Depuis deux mille ans, les communautés d'une vaste région
montagneuse d'Asie du Sud-Est refusent obstinément leur
intégration à l'État. Zomia : c'est le nom de cette zone d'insoumission
qui n'apparaît sur aucune carte, où les fugitifs
- environ 100 millions de personnes - se sont réfugiés pour
échapper au contrôle des gouvernements des plaines.
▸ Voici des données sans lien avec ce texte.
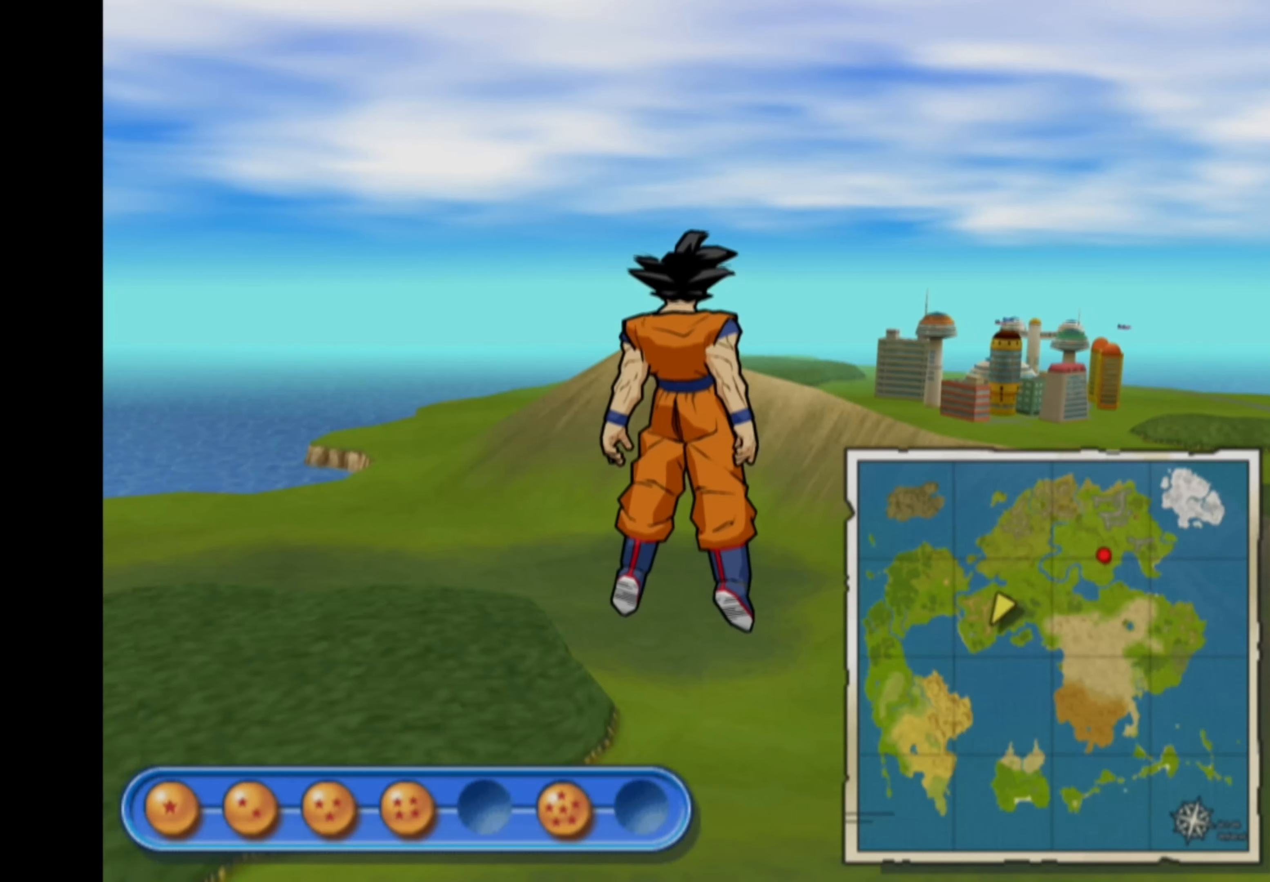
{"buttons": [], "left_stick": "up-right", "right_stick": "center", "events": [[183, "left_stick", "up"], [483, "left_stick", "up-right"]]}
Traités comme des «barbares» par les États qui cherchaient à les
soumettre, ces peuples nomades ont mis en place des stratégies de
résistance parfois surprenantes pour échapper à l'État, synonyme
de travail forcé, d'impôt, de conscription. Privilégiant des modèles
politiques d'auto-organisation comme alternative au Léviathan étatique,
certains sont allés jusqu'à choisir d'abandonner l'écriture pour
éviter l'appropriation de leur mémoire et de leur identité.
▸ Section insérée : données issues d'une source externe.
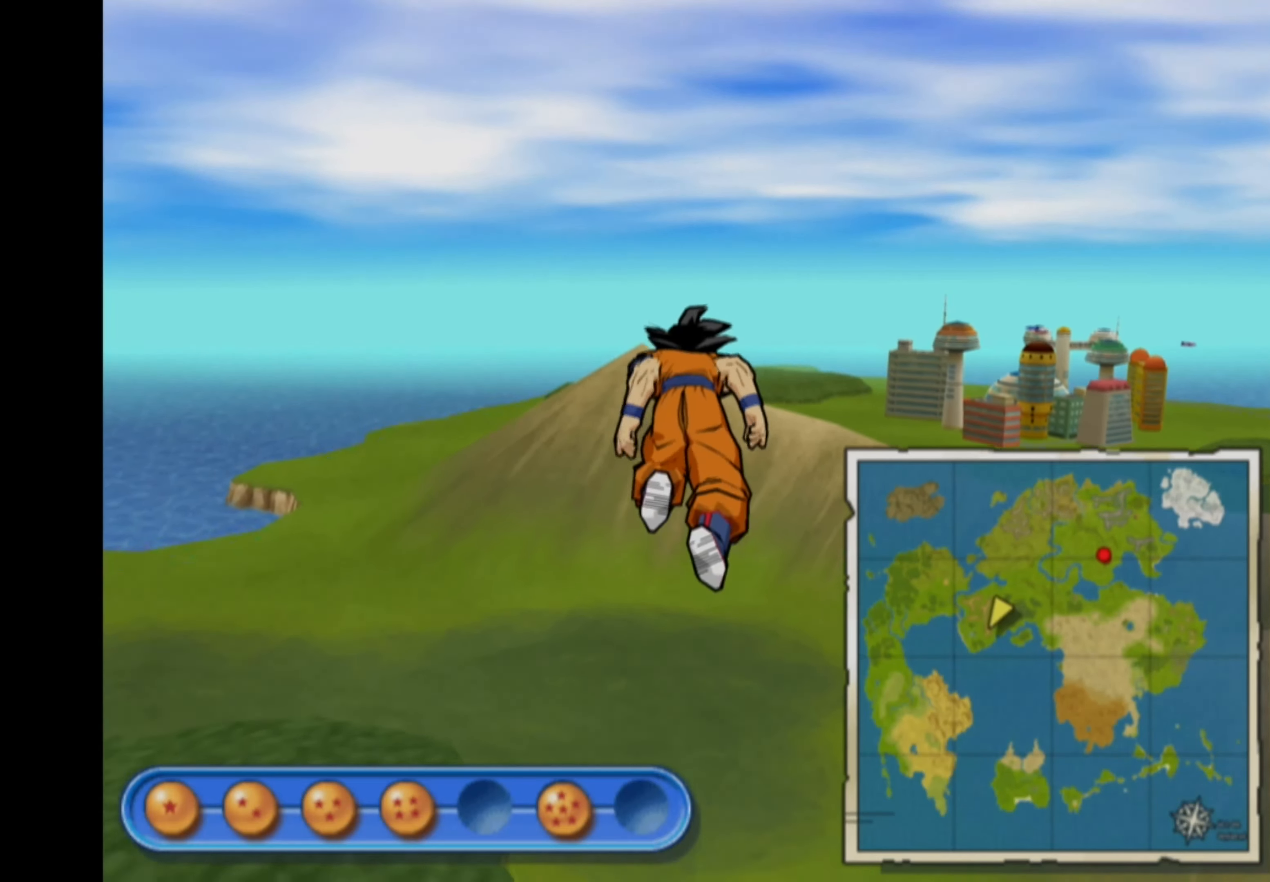
{"buttons": [], "left_stick": "up-right", "right_stick": "center", "events": []}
James C. Scott propose ici une étonnante contre-histoire de la
modernité. Car Zomia met au défi les délimitations géographiques
traditionnelles et les évidences politiques, et pose des questions
essentielles : que signifie la «civilisation» ? Que peut-on apprendre
des peuples qui ont voulu y échapper ? Quelle est la nature des relations
entre États, territoires, populations, frontières ?
L'histoire de la rebelle Zomia nous rappelle que la «civilisation» peut
être synonyme d'oppression et que le sens de l'histoire n'est pas
aussi univoque qu'on le croit.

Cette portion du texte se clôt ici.